▸ **Your goal**: The records below are to be transcribed in full, exactly as given.

Data items

_ _ _ _

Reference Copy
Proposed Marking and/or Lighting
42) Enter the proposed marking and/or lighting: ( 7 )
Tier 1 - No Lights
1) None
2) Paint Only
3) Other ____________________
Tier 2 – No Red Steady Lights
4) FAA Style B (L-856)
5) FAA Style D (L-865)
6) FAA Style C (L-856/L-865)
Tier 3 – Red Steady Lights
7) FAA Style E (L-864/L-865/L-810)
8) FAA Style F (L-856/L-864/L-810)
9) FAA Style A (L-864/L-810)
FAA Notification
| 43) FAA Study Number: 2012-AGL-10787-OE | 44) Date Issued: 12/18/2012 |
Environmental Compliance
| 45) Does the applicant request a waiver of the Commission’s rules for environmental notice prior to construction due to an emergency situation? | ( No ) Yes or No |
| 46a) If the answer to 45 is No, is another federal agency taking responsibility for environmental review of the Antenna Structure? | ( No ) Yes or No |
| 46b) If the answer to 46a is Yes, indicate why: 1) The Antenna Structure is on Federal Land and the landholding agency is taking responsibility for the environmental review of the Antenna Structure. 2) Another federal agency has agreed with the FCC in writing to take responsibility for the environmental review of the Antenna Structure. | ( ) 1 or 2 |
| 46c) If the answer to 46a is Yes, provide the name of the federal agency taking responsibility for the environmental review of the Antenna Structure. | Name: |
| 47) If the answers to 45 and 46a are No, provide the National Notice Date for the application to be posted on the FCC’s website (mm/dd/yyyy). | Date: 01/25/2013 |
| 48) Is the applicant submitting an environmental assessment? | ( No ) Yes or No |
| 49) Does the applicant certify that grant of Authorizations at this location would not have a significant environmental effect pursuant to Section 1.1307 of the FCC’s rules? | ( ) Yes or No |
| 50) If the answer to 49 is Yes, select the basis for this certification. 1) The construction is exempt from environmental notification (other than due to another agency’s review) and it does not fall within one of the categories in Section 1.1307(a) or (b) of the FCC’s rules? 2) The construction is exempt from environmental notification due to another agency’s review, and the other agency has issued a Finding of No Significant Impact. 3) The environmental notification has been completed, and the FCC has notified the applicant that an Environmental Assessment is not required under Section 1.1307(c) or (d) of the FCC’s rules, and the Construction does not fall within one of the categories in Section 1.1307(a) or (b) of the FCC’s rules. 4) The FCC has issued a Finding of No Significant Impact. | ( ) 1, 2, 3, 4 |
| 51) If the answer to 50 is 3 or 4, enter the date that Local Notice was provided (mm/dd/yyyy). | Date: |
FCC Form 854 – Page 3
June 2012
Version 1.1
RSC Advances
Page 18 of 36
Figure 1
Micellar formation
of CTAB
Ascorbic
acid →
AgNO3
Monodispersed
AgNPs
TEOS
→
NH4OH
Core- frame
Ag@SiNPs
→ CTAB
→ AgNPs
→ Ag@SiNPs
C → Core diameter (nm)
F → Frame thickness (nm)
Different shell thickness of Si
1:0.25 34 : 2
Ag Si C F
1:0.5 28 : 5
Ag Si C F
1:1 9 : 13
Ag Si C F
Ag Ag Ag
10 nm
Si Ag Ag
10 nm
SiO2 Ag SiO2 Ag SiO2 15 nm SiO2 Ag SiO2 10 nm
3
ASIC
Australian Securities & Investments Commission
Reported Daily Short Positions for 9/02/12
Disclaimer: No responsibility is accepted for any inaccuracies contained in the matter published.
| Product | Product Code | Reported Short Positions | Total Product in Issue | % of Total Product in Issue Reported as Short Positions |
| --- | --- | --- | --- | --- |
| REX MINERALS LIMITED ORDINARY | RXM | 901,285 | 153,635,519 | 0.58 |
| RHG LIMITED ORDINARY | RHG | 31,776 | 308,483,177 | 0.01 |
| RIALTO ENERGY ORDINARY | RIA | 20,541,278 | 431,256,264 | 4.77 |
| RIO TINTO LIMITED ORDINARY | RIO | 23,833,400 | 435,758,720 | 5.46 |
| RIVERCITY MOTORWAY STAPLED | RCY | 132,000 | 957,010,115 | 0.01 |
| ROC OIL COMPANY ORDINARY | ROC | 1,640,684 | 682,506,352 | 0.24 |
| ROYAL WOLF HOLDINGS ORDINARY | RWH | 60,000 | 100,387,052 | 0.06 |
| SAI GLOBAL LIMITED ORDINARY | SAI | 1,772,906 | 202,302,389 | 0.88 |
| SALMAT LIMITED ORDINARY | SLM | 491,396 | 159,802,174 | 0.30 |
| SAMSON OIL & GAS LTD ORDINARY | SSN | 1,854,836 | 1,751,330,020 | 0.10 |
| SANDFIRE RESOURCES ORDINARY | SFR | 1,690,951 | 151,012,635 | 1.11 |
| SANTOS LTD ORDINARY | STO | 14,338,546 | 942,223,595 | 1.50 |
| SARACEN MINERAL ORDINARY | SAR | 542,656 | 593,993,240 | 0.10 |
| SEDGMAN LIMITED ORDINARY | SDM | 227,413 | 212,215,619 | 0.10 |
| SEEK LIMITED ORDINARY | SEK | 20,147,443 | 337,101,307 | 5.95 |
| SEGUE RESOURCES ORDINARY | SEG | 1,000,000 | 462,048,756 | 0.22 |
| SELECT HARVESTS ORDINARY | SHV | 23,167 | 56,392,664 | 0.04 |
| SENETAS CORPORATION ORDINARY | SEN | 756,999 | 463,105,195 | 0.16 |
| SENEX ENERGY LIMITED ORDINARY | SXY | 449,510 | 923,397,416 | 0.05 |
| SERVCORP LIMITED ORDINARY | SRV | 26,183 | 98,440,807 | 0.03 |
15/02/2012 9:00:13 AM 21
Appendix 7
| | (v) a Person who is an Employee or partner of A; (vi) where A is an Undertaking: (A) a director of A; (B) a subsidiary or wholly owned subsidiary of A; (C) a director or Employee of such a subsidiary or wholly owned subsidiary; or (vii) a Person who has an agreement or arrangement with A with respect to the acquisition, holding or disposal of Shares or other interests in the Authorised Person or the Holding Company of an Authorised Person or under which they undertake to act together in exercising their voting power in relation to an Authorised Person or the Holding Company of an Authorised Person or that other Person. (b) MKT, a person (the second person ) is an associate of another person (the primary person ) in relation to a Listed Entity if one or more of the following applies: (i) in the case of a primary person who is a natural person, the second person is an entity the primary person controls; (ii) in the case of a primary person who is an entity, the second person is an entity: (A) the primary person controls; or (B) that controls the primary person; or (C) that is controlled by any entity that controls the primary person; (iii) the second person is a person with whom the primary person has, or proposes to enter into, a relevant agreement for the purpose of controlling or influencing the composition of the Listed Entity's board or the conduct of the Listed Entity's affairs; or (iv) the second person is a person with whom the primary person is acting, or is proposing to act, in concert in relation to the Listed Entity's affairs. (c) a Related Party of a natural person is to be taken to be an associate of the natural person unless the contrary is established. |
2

_ _ _ _

▸ **Written answer**:
Reference Copy
Proposed Marking and/or Lighting
42) Enter the proposed marking and/or lighting: ( 7 )
Tier 1 - No Lights
1) None
2) Paint Only
3) Other ____________________
Tier 2 – No Red Steady Lights
4) FAA Style B (L-856)
5) FAA Style D (L-865)
6) FAA Style C (L-856/L-865)
Tier 3 – Red Steady Lights
7) FAA Style E (L-864/L-865/L-810)
8) FAA Style F (L-856/L-864/L-810)
9) FAA Style A (L-864/L-810)
FAA Notification
| 43) FAA Study Number: 2012-AGL-10787-OE | 44) Date Issued: 12/18/2012 |
Environmental Compliance
| 45) Does the applicant request a waiver of the Commission’s rules for environmental notice prior to construction due to an emergency situation? | ( No ) Yes or No |
| 46a) If the answer to 45 is No, is another federal agency taking responsibility for environmental review of the Antenna Structure? | ( No ) Yes or No |
| 46b) If the answer to 46a is Yes, indicate why: 1) The Antenna Structure is on Federal Land and the landholding agency is taking responsibility for the environmental review of the Antenna Structure. 2) Another federal agency has agreed with the FCC in writing to take responsibility for the environmental review of the Antenna Structure. | ( ) 1 or 2 |
| 46c) If the answer to 46a is Yes, provide the name of the federal agency taking responsibility for the environmental review of the Antenna Structure. | Name: |
| 47) If the answers to 45 and 46a are No, provide the National Notice Date for the application to be posted on the FCC’s website (mm/dd/yyyy). | Date: 01/25/2013 |
| 48) Is the applicant submitting an environmental assessment? | ( No ) Yes or No |
| 49) Does the applicant certify that grant of Authorizations at this location would not have a significant environmental effect pursuant to Section 1.1307 of the FCC’s rules? | ( ) Yes or No |
| 50) If the answer to 49 is Yes, select the basis for this certification. 1) The construction is exempt from environmental notification (other than due to another agency’s review) and it does not fall within one of the categories in Section 1.1307(a) or (b) of the FCC’s rules? 2) The construction is exempt from environmental notification due to another agency’s review, and the other agency has issued a Finding of No Significant Impact. 3) The environmental notification has been completed, and the FCC has notified the applicant that an Environmental Assessment is not required under Section 1.1307(c) or (d) of the FCC’s rules, and the Construction does not fall within one of the categories in Section 1.1307(a) or (b) of the FCC’s rules. 4) The FCC has issued a Finding of No Significant Impact. | ( ) 1, 2, 3, 4 |
| 51) If the answer to 50 is 3 or 4, enter the date that Local Notice was provided (mm/dd/yyyy). | Date: |
FCC Form 854 – Page 3
June 2012
Version 1.1
RSC Advances
Page 18 of 36
Figure 1
Micellar formation
of CTAB
Ascorbic
acid →
AgNO3
Monodispersed
AgNPs
TEOS
→
NH4OH
Core- frame
Ag@SiNPs
→ CTAB
→ AgNPs
→ Ag@SiNPs
C → Core diameter (nm)
F → Frame thickness (nm)
Different shell thickness of Si
1:0.25 34 : 2
Ag Si C F
1:0.5 28 : 5
Ag Si C F
1:1 9 : 13
Ag Si C F
Ag Ag Ag
10 nm
Si Ag Ag
10 nm
SiO2 Ag SiO2 Ag SiO2 15 nm SiO2 Ag SiO2 10 nm
3
ASIC
Australian Securities & Investments Commission
Reported Daily Short Positions for 9/02/12
Disclaimer: No responsibility is accepted for any inaccuracies contained in the matter published.
| Product | Product Code | Reported Short Positions | Total Product in Issue | % of Total Product in Issue Reported as Short Positions |
| --- | --- | --- | --- | --- |
| REX MINERALS LIMITED ORDINARY | RXM | 901,285 | 153,635,519 | 0.58 |
| RHG LIMITED ORDINARY | RHG | 31,776 | 308,483,177 | 0.01 |
| RIALTO ENERGY ORDINARY | RIA | 20,541,278 | 431,256,264 | 4.77 |
| RIO TINTO LIMITED ORDINARY | RIO | 23,833,400 | 435,758,720 | 5.46 |
| RIVERCITY MOTORWAY STAPLED | RCY | 132,000 | 957,010,115 | 0.01 |
| ROC OIL COMPANY ORDINARY | ROC | 1,640,684 | 682,506,352 | 0.24 |
| ROYAL WOLF HOLDINGS ORDINARY | RWH | 60,000 | 100,387,052 | 0.06 |
| SAI GLOBAL LIMITED ORDINARY | SAI | 1,772,906 | 202,302,389 | 0.88 |
| SALMAT LIMITED ORDINARY | SLM | 491,396 | 159,802,174 | 0.30 |
| SAMSON OIL & GAS LTD ORDINARY | SSN | 1,854,836 | 1,751,330,020 | 0.10 |
| SANDFIRE RESOURCES ORDINARY | SFR | 1,690,951 | 151,012,635 | 1.11 |
| SANTOS LTD ORDINARY | STO | 14,338,546 | 942,223,595 | 1.50 |
| SARACEN MINERAL ORDINARY | SAR | 542,656 | 593,993,240 | 0.10 |
| SEDGMAN LIMITED ORDINARY | SDM | 227,413 | 212,215,619 | 0.10 |
| SEEK LIMITED ORDINARY | SEK | 20,147,443 | 337,101,307 | 5.95 |
| SEGUE RESOURCES ORDINARY | SEG | 1,000,000 | 462,048,756 | 0.22 |
| SELECT HARVESTS ORDINARY | SHV | 23,167 | 56,392,664 | 0.04 |
| SENETAS CORPORATION ORDINARY | SEN | 756,999 | 463,105,195 | 0.16 |
| SENEX ENERGY LIMITED ORDINARY | SXY | 449,510 | 923,397,416 | 0.05 |
| SERVCORP LIMITED ORDINARY | SRV | 26,183 | 98,440,807 | 0.03 |
15/02/2012 9:00:13 AM 21
Appendix 7
| | (v) a Person who is an Employee or partner of A; (vi) where A is an Undertaking: (A) a director of A; (B) a subsidiary or wholly owned subsidiary of A; (C) a director or Employee of such a subsidiary or wholly owned subsidiary; or (vii) a Person who has an agreement or arrangement with A with respect to the acquisition, holding or disposal of Shares or other interests in the Authorised Person or the Holding Company of an Authorised Person or under which they undertake to act together in exercising their voting power in relation to an Authorised Person or the Holding Company of an Authorised Person or that other Person. (b) MKT, a person (the second person ) is an associate of another person (the primary person ) in relation to a Listed Entity if one or more of the following applies: (i) in the case of a primary person who is a natural person, the second person is an entity the primary person controls; (ii) in the case of a primary person who is an entity, the second person is an entity: (A) the primary person controls; or (B) that controls the primary person; or (C) that is controlled by any entity that controls the primary person; (iii) the second person is a person with whom the primary person has, or proposes to enter into, a relevant agreement for the purpose of controlling or influencing the composition of the Listed Entity's board or the conduct of the Listed Entity's affairs; or (iv) the second person is a person with whom the primary person is acting, or is proposing to act, in concert in relation to the Listed Entity's affairs. (c) a Related Party of a natural person is to be taken to be an associate of the natural person unless the contrary is established. |
2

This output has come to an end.